Monday, Oct. 24, 1977
When Rome Correspondent Erik Amfitheatrof went back--stage at the Stadt Casino in Basel to seek out Mstislav Rostropovich, this week's cover subject, the famous Russian cellist-conductor gave him a joyous greeting. "My uncle Massimo is a concert cellist," says Amfitheatrof, "and when I introduced myself to Rostropovich, he cried, 'Your face is like Mass-eemo, and Mass-eemo is my dear friend.' It was an invitation to the extraordinary warmth that pours from Rostropovich like lava from some Slavic Vesuvius." Interviewing Rostropovich's many friends and associates for our story on the new musical director of Washington's National Symphony Orchestra, eleven TIME correspondents in bureaus around the world found similar signs of lava, smoke and fire wherever Rostropovich has wandered. In Jerusalem, Isaac Stern talked to TIME'S Robert Slater about "the intensity, the sheer eruptive force behind Rostropovich's enthusiasm." In New York City, Reporter-Researcher Rosemarie Tauris Zadikov interviewed Leonard Bernstein, who recalled how Rostropovich first came to dinner a decade ago, bringing "records, tapes, scores and messages from Shostakovich." Washington Correspondent Bonnie Angelo went to question Rostropovich and to watch his orchestral rehearsals in his newly adopted city. Recalling his emotional concert with the National Symphony on the Fourth of July, 1975--the first year of the Russian's new life in the West--Angelo felt that his story "is political as well as musical." Says she: "It occurred to me then, as he led the orchestra in a rousing Stars and Stripes Forever encore, that there in Kennedy Center, not in the fireworks display on the mall, we were seeing the true meaning of our Independence Day--freedom of the soul."

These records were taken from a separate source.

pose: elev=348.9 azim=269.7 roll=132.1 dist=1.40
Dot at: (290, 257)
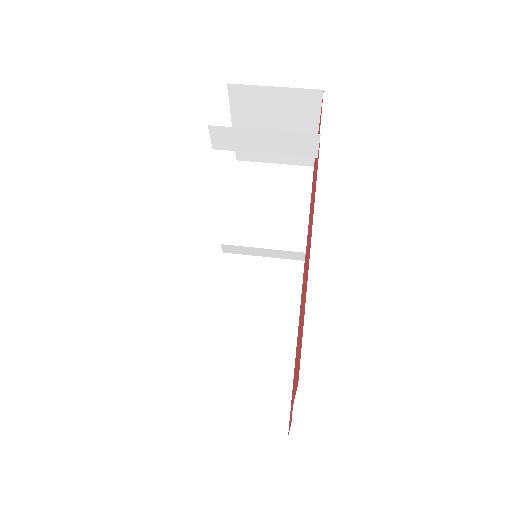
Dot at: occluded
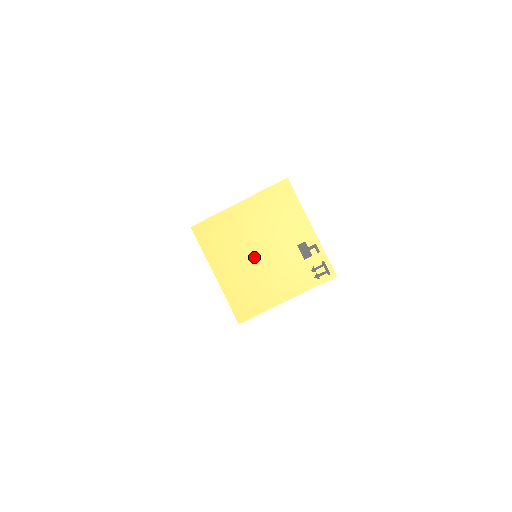
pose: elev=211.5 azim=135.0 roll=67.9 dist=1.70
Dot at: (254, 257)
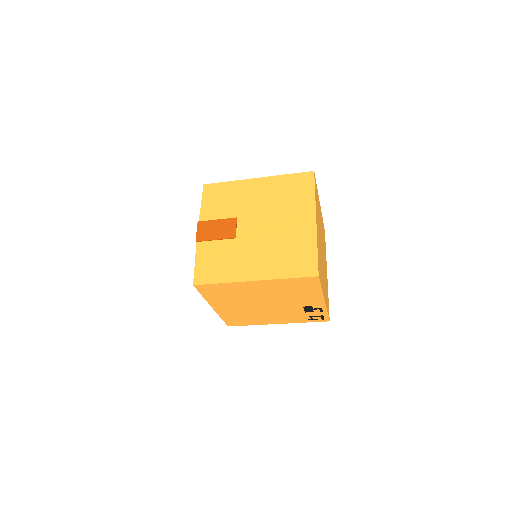
Dot at: (256, 306)
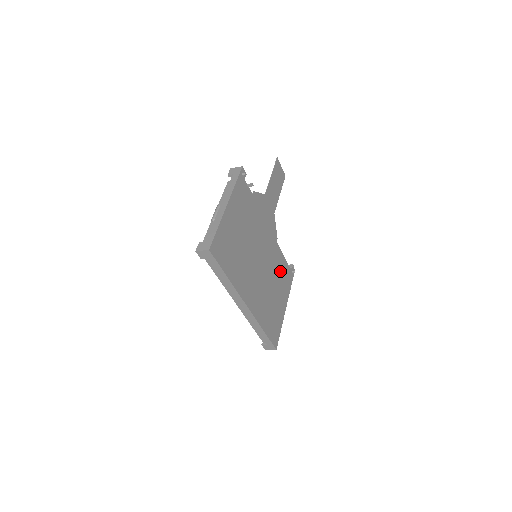
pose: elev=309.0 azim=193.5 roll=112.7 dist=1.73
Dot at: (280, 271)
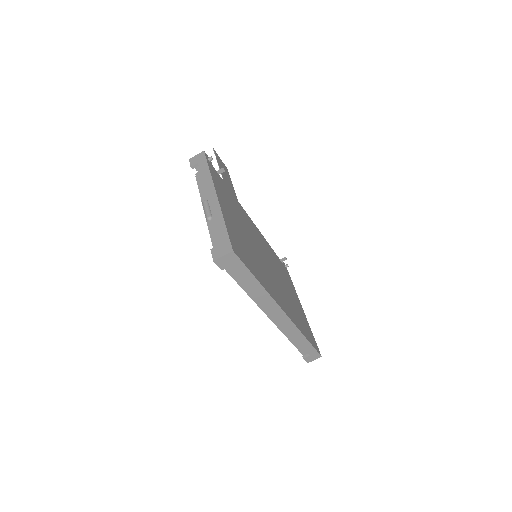
Dot at: (280, 268)
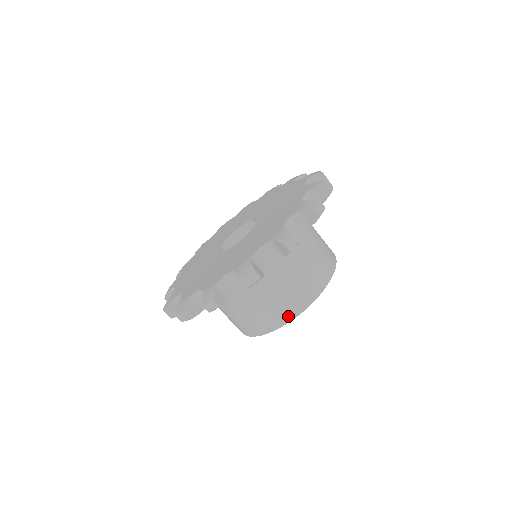
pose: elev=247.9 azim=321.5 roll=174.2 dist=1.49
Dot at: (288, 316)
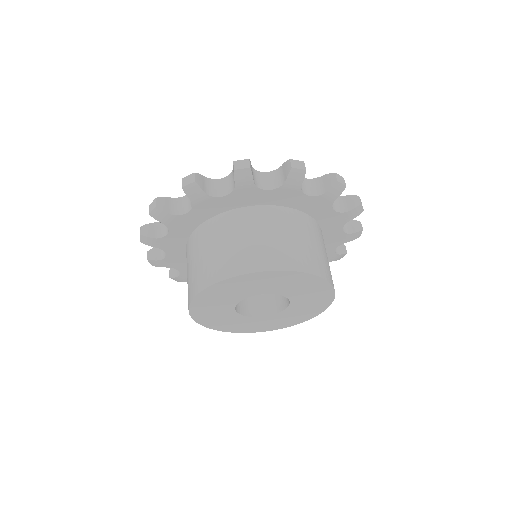
Dot at: (313, 268)
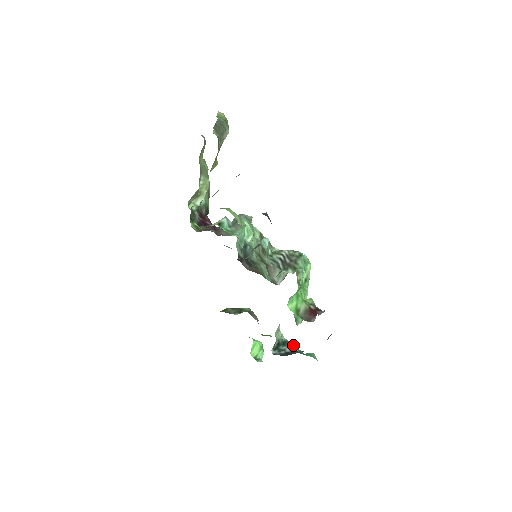
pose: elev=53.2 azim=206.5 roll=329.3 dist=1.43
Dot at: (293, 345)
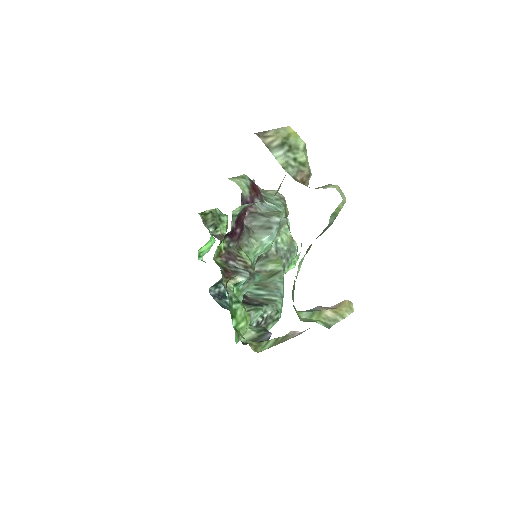
Dot at: occluded
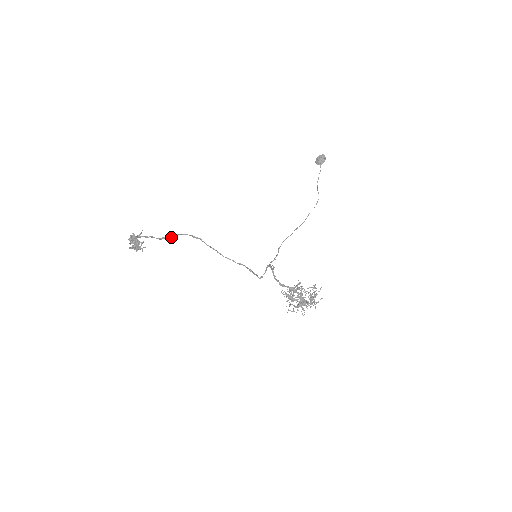
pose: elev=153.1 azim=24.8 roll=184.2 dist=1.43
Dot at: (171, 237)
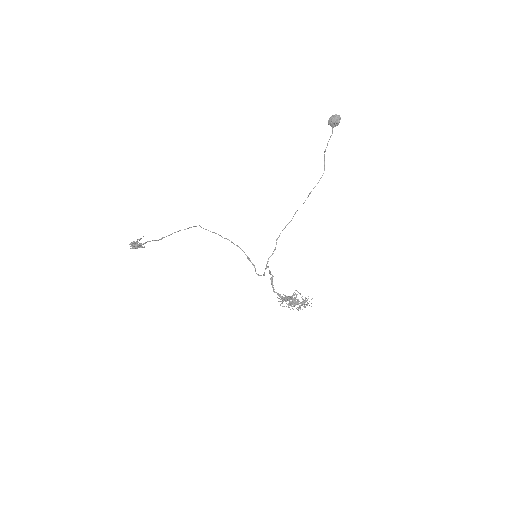
Dot at: (171, 234)
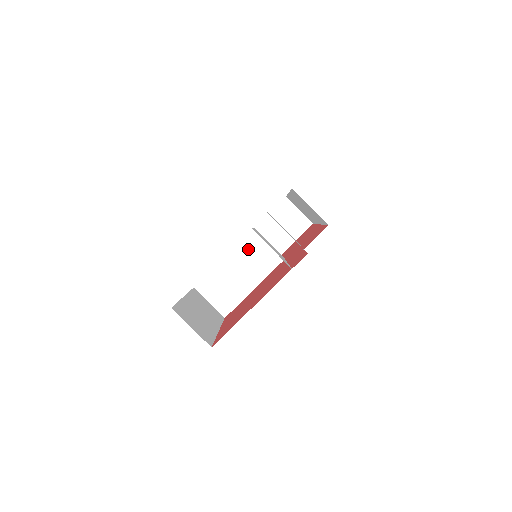
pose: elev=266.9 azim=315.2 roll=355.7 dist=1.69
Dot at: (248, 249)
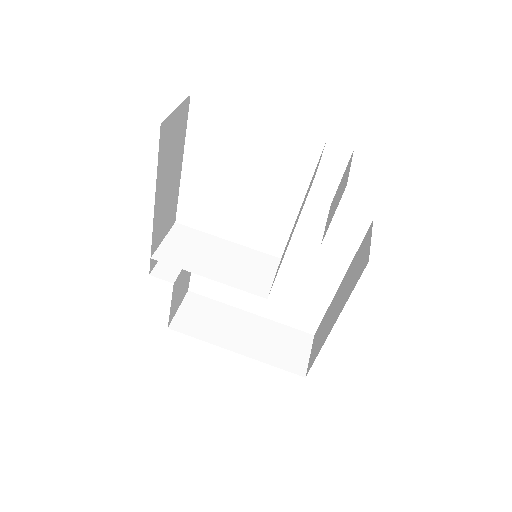
Dot at: (253, 260)
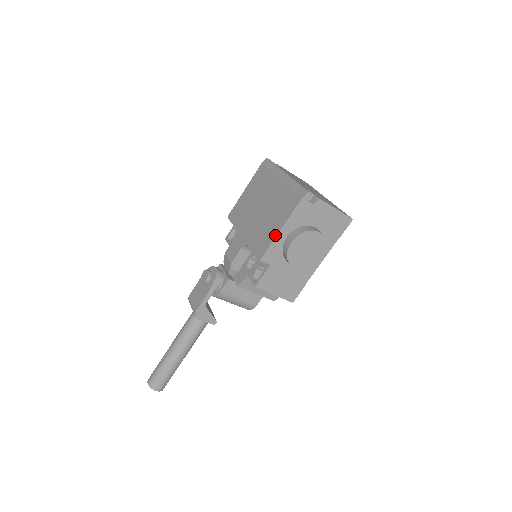
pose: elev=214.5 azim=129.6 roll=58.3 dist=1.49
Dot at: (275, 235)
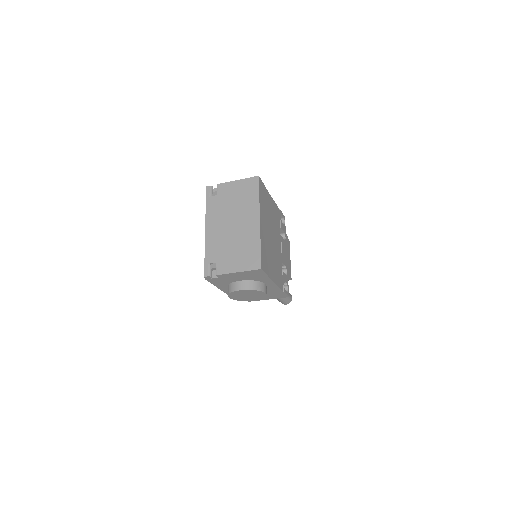
Dot at: (221, 289)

International Editor Jesse Birnbaum, who was assisted by Reporter-Researcher Nancy Newman, flew to Washington last week for Rostropovich's premiere concert as musical director and had a similar feeling as he began writing this story. Says Birnbaum: "With Rostropovich, there is his beautiful music, but there is also the man--his poverty as a boy, his great triumphs, his struggle with Soviet authorities, his coming to America. It's a remarkable tale."
Birnbaum belongs to a musical family: his wife is a professional violist, one of his sons a pianist who also happens to practice law, the other son a flautist who is studying composition at Stanford. Birnbaum himself admits to playing the piano "badly." Can he play a stringed instrument? "Only a tennis racquet," says Birnbaum solemnly, "but I like fiddling with words."